I glared. “Are we going to decode who tried to blow me up or flirt over carbs?”
“Both,” he said, smiling.
Shipment ETA: 48 hours. Client confirmed. Final drop = Blue Pearl (Room 702). KILL THE GIRL IF SHE INTERFERES. —E.M.
I blinked, reading the screen twice.
Room 702 wasn’t mine.
It was Leo’s.
<<<<<
Leo’s POV.
She didn’t say anything for a solid minute.
Just stared at me with that sharp stare that could either strip a man down or stab him in the chest.
“Leo...” she said slowly, voice calm but dangerous, “...why do they want you dead too?”
I sighed. “Because I’m not just a surf instructor.”
“I know that.”
“I’m not just an ex-Marine either.”
“I know that too.”
“I’m CIA. Deep cover. Embedded four months. Investigating the cartel.”
Zara blinked. “CIA?”
I nodded. “And you?”
She lifted her glass. “Classified.”
We stared at each other.
Enemy? Ally? Lover?
Who the hell knew anymore?
But one thing was clear.
Someone was playing both sides.
That night, we didn’t sleep.
We set up motion sensors. Wrote down names. Checked facial recognition logs.

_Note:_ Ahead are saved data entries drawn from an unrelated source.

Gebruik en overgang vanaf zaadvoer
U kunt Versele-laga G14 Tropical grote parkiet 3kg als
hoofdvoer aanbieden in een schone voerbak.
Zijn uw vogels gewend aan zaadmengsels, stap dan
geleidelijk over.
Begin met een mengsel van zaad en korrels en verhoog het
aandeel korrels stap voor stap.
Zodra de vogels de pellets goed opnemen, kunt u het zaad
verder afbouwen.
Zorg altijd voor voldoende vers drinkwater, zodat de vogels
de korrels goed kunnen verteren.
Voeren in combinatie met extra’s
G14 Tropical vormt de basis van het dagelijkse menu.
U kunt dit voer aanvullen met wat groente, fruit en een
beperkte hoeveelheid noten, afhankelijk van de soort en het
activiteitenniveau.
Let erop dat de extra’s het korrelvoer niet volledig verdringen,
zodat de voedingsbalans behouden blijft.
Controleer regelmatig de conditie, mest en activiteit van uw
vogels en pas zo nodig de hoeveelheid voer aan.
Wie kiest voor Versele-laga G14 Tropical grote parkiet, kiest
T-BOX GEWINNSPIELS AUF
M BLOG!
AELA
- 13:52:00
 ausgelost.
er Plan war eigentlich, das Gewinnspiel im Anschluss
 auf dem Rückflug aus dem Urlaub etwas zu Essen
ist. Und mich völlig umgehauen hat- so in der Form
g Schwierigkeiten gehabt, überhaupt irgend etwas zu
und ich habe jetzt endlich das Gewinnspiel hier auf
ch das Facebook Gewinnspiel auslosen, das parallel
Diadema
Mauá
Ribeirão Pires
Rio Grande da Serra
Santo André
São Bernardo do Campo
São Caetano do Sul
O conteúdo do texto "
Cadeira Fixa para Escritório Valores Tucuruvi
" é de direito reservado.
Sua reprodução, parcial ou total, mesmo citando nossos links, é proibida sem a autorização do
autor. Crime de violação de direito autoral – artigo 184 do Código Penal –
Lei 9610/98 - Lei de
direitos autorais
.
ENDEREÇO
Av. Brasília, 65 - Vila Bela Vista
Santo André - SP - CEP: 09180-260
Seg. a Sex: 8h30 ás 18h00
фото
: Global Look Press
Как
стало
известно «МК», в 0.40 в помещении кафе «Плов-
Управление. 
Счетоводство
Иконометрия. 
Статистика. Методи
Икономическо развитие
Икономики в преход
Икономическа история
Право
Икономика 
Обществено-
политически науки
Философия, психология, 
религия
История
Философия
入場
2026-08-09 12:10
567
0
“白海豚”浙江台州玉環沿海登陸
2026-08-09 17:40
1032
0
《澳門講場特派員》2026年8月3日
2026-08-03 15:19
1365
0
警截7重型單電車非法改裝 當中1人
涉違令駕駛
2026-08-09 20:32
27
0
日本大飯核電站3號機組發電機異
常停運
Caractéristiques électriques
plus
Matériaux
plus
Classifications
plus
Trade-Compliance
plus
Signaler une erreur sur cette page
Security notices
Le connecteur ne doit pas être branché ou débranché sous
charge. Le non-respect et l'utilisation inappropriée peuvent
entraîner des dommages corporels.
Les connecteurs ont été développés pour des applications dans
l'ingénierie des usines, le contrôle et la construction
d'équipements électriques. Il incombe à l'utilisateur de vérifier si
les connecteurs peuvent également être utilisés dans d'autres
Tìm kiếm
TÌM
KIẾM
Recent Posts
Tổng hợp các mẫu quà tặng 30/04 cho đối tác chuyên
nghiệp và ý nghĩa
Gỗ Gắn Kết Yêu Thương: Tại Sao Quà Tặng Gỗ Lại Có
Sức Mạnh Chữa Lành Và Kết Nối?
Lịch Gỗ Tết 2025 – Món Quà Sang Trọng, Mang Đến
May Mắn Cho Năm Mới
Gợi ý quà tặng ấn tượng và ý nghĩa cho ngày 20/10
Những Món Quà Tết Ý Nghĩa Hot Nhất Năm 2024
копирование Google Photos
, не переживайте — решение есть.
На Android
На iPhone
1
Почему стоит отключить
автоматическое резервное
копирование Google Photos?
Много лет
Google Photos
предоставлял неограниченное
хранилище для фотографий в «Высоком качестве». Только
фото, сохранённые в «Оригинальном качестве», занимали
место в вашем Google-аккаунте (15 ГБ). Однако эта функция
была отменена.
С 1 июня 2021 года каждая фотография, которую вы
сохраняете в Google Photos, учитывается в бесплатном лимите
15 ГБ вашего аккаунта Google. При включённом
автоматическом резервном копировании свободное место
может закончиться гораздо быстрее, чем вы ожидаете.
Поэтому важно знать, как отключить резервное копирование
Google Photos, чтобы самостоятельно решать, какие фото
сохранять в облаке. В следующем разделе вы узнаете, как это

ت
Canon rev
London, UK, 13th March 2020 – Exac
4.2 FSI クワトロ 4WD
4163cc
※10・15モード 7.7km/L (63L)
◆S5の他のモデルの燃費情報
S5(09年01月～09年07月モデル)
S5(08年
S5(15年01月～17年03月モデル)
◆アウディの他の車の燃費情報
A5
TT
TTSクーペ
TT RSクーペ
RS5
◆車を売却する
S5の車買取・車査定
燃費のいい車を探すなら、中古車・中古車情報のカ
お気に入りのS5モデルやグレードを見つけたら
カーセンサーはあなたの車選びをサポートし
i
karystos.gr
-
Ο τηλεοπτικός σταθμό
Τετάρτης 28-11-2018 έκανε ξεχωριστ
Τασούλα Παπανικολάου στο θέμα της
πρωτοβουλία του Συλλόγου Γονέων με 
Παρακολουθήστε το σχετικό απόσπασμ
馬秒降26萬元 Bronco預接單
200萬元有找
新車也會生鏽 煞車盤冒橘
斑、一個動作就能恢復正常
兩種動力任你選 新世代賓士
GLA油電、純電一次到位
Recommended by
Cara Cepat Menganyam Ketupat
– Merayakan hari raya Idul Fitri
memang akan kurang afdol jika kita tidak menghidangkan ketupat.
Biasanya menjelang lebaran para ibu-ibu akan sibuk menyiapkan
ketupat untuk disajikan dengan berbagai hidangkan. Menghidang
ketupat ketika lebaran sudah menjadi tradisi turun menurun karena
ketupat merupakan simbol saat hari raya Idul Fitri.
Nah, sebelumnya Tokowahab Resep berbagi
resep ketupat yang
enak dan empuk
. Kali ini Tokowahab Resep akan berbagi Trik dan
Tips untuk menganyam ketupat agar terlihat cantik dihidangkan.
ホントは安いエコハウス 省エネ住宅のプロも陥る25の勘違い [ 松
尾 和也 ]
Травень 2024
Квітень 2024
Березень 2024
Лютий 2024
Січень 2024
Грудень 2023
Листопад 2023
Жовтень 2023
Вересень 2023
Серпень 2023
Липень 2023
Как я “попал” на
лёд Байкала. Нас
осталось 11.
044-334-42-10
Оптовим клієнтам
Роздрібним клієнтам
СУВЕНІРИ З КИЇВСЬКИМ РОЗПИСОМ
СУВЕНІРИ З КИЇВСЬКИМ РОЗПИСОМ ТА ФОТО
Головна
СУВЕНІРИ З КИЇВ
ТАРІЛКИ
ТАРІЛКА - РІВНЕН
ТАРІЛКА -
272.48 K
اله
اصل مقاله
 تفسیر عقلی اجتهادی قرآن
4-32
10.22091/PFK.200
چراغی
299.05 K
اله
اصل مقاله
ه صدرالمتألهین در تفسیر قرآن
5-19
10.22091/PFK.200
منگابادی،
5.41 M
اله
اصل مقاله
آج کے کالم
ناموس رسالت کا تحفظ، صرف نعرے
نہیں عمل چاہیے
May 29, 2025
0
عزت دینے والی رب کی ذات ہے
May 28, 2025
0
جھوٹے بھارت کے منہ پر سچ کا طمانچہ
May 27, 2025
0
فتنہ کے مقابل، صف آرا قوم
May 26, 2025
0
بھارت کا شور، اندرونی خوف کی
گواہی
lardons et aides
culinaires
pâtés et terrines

I looked at her sometime around 3 a.m., when she was curled on the couch with blueprints on her lap, hair messy, eyes glowing.
“You don’t stop, do you?” I said.
She looked at me. “Stopping gets people killed.”
“And kissing?” I asked.
She smirked. “That just complicates things.”
Then she leaned forward. “You ever think this mission... might be bigger than both of us?”
I nodded. “And deadlier.”
We were no longer chasing a smuggling ring. We were swimming in it. And paradise? Was about to burn.